Q6: Guitar sales for the full fiscal year are expected to increase by 17% year on year, but what is the percentage excluding Cordoba compared to the previous year? Also, please tell us if there are any differences by region.

A6: We expect full-year sales of guitars, excluding Cordoba, to increase by 6% year on year. Although we have not been able to show our ability in the first half of the year due to high inventories in the market, market conditions have been recovering except in China.


Q7: China seems to have some structural problems, but again, what is your view on the future?

A7: We are reorganizing our plan based on the assumption that it will take a certain amount of time for the Chinese market to recover and that this will have an impact on the next fiscal year. In light of changes in education policy and the declining birth rate, we need to take a harsher view on the demand for education than in the past. We will not assume that growth will be piano-oriented, as we have done in the past, but will seek growth in digital pianos, which are growing rapidly, as well as in guitars and wind instruments. We are also considering focusing on entertainment demand. We will also review our production strategy accordingly. Until now, we have increased the ratio of production in China in anticipation of an increase in the number of pianos sold in China and have continued to make capital investments, but we will review this approach by, for example, shifting to factories in Japan, taking into account the weak yen factor. However, rather than changing everything at once, we are considering diverting the core of our resources gradually out of China, without placing a burden on factories, and pivoting our focus a little more to growth outside of that market.

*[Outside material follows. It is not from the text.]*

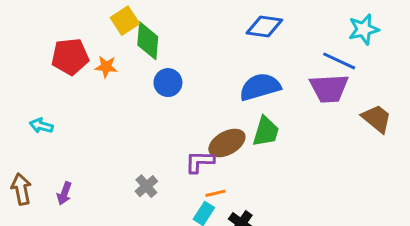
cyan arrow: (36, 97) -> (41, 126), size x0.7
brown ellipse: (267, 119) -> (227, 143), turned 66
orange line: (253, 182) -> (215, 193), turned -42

Q8: The revised core operating profit forecast for the second half is ¥26.7 billion. What actions are you taking in both the musical instruments and the audio equipment segments to reach this result?

A8: In musical instruments, production was cut immediately after the plan was launched based on the assumption that sales would increase this fiscal year, so cost reductions were not able to keep pace in the first half, but the effect of the adjustments should be greater in the second half and gross profit margins at factories should recover. In digital pianos, where profit margins are high, we expect to be able to achieve this goal as new product launches are progressing and business confidence is recovering in all regions except China. In the audio equipment business, demand for consumer products is skewed toward the Christmas shopping season, and profits are originally larger in the second half of the year. In addition, we expect profit improvement in the high-margin B2B sector due to strong sales of new products.


Q9: Inventory is increasing. Excluding foreign exchange effects, please tell us quantitatively what is increasing in real terms.

A9: The ¥142.0 billion forecast at the end of the period is about ¥27.0 billion larger than before COVID-19 due to foreign exchange effects. Excluding this, there is about ¥10 billion is excess, roughly half of which is products and half of which is parts. The products are mainly Chinese pianos, and the parts are mainly electronic components.


Q10: You mentioned that there was a one-time special treatment in the second quarter that affected core operating profit in the industrial machinery and components business and the others business; please explain the details.

A10: We had been doing business with an overseas business partner at an exchange rate set when the yen was quite strong. Against the backdrop of the prolonged depreciation of the yen, the supplier requested a review of the terms and conditions. After negotiations, we agreed to revise the prices retroactively going back to January of this year, with a view to maintaining and strengthening our relationship in the future.